Infrastructure Layer

  • Implement adapters that translate between domain aggregates and JPA entities; prefer MapStruct or manual mappers for clarity.
  • Configure repositories with Spring Data interfaces (e.g., JpaRepository<ProductEntity, String>) and custom queries for pagination or batch updates.
  • Externalize persistence properties (naming strategies, DDL mode) via application.yml; see references/spring-official-docs.md.

Presentation Layer

  • Structure controllers by feature (ProductController) and expose REST paths (/api/products).
  • Return ResponseEntity with appropriate codes: 201 Created on POST, 200 OK on GET/PUT/PATCH, 204 No Content on DELETE.
  • Apply @Valid on request DTOs and handle errors with @ControllerAdvice or ResponseStatusException.
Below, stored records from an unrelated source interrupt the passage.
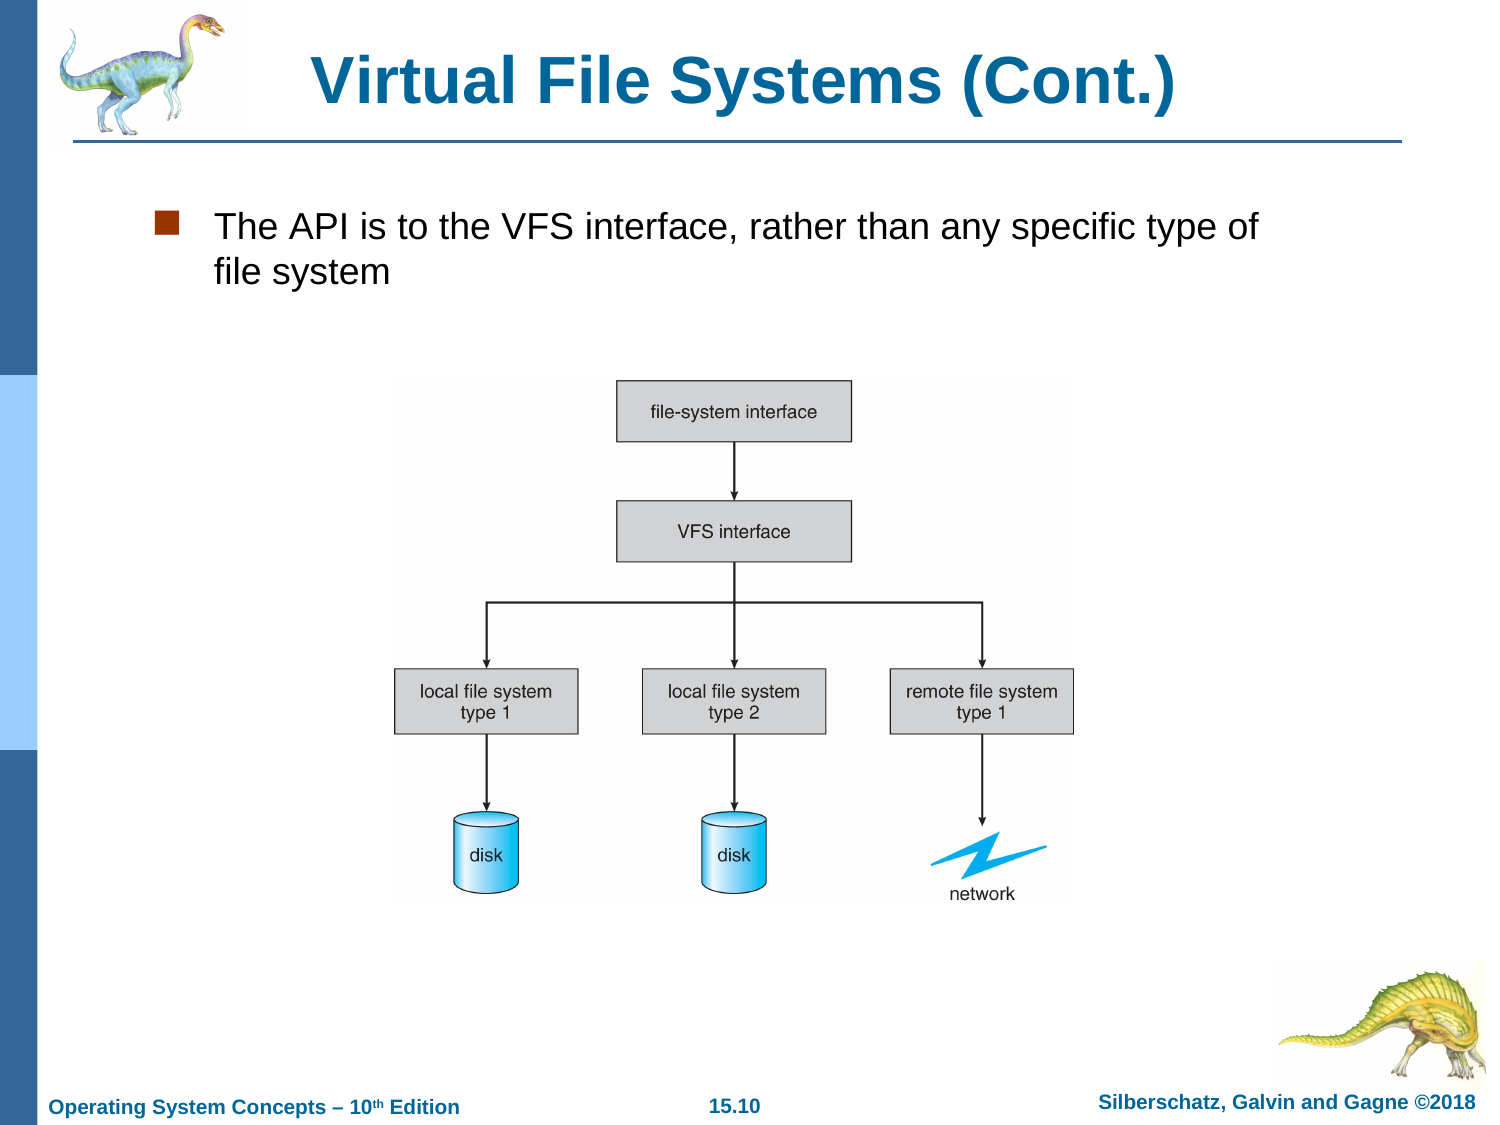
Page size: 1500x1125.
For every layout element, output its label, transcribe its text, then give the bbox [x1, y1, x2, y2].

picture [394, 380, 1074, 904]
picture [1275, 959, 1486, 1090]
picture [46, 0, 243, 149]
picture [1415, 1094, 1423, 1099]
title Virtual File Systems (Cont.) [191, 29, 1298, 125]
list The API is to the VFS interface, rather than any specific type of file system [142, 147, 1299, 357]
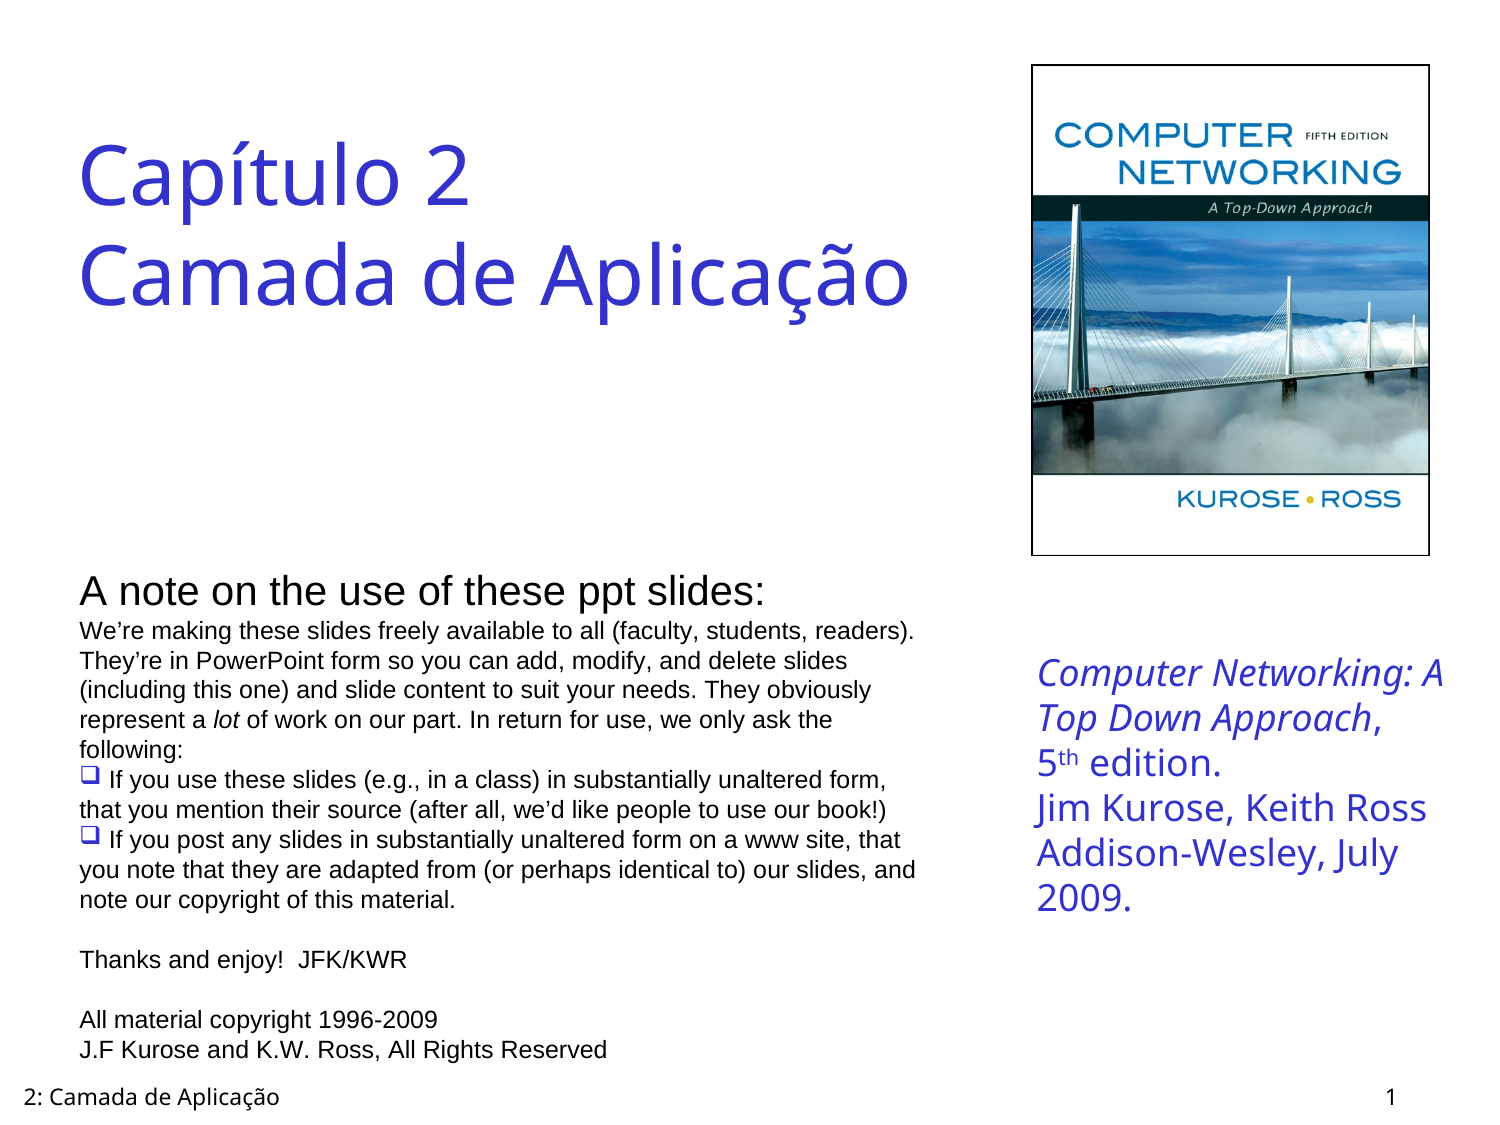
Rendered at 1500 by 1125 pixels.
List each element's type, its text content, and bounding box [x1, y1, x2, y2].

text_box A note on the use of these ppt slides: We’re making these slides freely available to all (faculty, students, readers). They’re in PowerPoint form so you can add, modify, and delete slides (including this one) and slide content to suit your needs. They obviously represent a lot of work on our part. In return for use, we only ask the following: If you use these slides (e.g., in a class) in substantially unaltered form, that you mention their source (after all, we’d like people to use our book!) If you post any slides in substantially unaltered form on a www site, that you note that they are adapted from (or perhaps identical to) our slides, and note our copyright of this material. Thanks and enjoy! JFK/KWR All material copyright 1996-2009 J.F Kurose and K.W. Ross, All Rights Reserved [64, 556, 947, 1072]
text_box Capítulo 2 Camada de Aplicação [62, 80, 1009, 364]
picture [1031, 64, 1430, 556]
text_box Computer Networking: A Top Down Approach, 5th edition. Jim Kurose, Keith Ross Addison-Wesley, July 2009. [1021, 571, 1470, 1042]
Validation and Observability

  • Write unit tests that assert domain invariants and repository contracts; refer to references/examples-product-feature.md integration test snippets.
  • Use @DataJpaTest and Testcontainers to validate persistence mapping, pagination, and batch operations.
  • Surface health and metrics through Spring Boot Actuator; monitor CRUD throughput and error rates.
  • Log key actions at info for lifecycle events (create, update, delete) and use structured logging for audit trails.

Best Practices

  • Favor feature modules with clear boundaries; colocate domain, application, and presentation code per aggregate.
  • Keep DTOs immutable via Java records; convert domain types at the service boundary.
  • Guard write operations with transactions and optimistic locking where concurrency matters.
  • Normalize pagination defaults (page, size, sort) and document query parameters.
  • Capture links between commands and events where integration with messaging or auditing is required.

Constraints and Warnings

  • Avoid exposing JPA entities directly in controllers to prevent lazy-loading leaks and serialization issues.
  • Do not mix field injection with constructor injection; maintain immutability for easier testing.
  • Refrain from embedding business logic in controllers or repository adapters; keep it in domain/application layers.
  • Validate input aggressively to prevent constraint violations and produce consistent error payloads.
  • Ensure migrations (Liquibase/Flyway) mirror aggregate evolution before deploying schema changes.